Bal used to make trips to Dagupan where there was a brisk buy-and-sell trade. After some ten trips here, he bundled off his family and opened a drug store at the Catubig Building at the foot of the Quintos (Pantal) Bridge. He selected a spot because he wanted it seen that he had the Japs working for him on sentry duty.

Once settled in Dagupan, he taught at the Blessed Imelda’s Academy, the first male to join the faculty of that girls’ school. He taught at the BIA for two years-for God, for country and for free!

On the first days of liberation, he dusted off his 13 Chevrolet and went on the road distributing whisky to various GI camps. He also set up a distillery in Manaoag with Dr. Fajardo as partner. The joint was operating when the Japs surrendered.

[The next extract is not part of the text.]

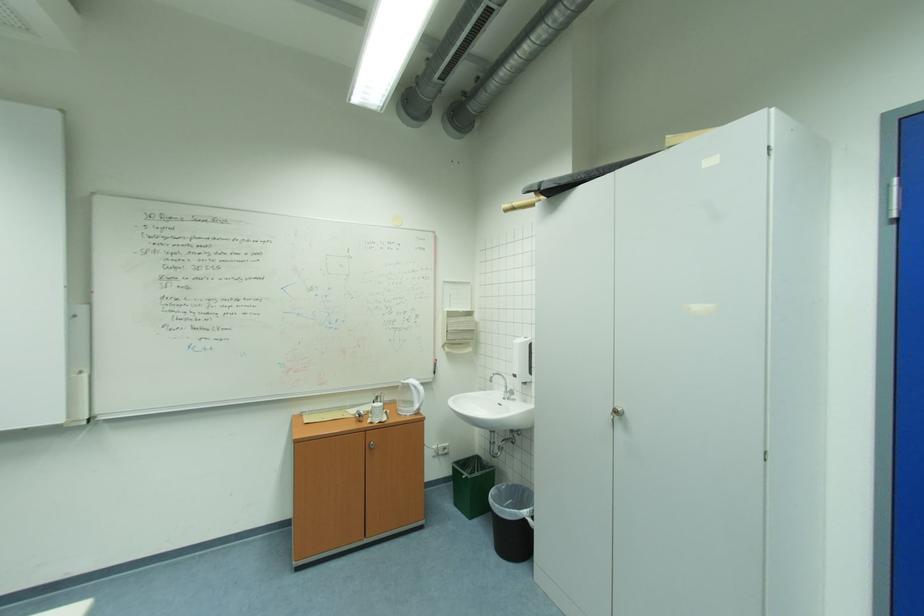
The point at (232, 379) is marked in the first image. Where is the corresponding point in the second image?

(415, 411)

Bal went back to his drug business with greater dedication than ever. He, however, failed to take “proper” advantage of Base M, which was the gold mine for several drug merchants.

For Mrs. Balingit, the drug business is natural. She is a third-generation apothecary in a long line of pharmacists. Her grandfather was among the pioneer pharmacists of the country.

She is the former Otilia Constantino, of prominent Polo, Bulacan family and a UST Pharmacy graduate.

Although both Bal and Tilia are from Luzon, they had to go to Samar in order to meet each other. While Bal was teaching at the St. Vincent’s sometime in 1938, Otilia went to Calbayog for a vacation with relatives residing in that Visayan capital. After over a year of frenzied woes and wooing, Bal won himself a bride. He said in his campaign he had an assist from fifth column. Tilia’s brother was his classmate at the UST.

Today the Baligit drug empire has extended to the northern tips of Luzon. His trucks cover the territory intensively and extensively.

On M. H. Del Pilar Street, almost opposite the Pantranco, stands the 4-storey concrete house that Balingit, Balimento and Curazem built. It is a towering tribute to the intelligence and headwork of the Balingits.

Soft-spoken and always smiling, Bal is a popular guy in all his clubs; the Dagupan Rotary, where he was last year’s treasurer, the Dagupan Golf Club, where he is a “perennial” treasurer, the Knights of Columbus, where he is also a treasurer, and the Dagupan Chamber of Commerce, where he is a board director.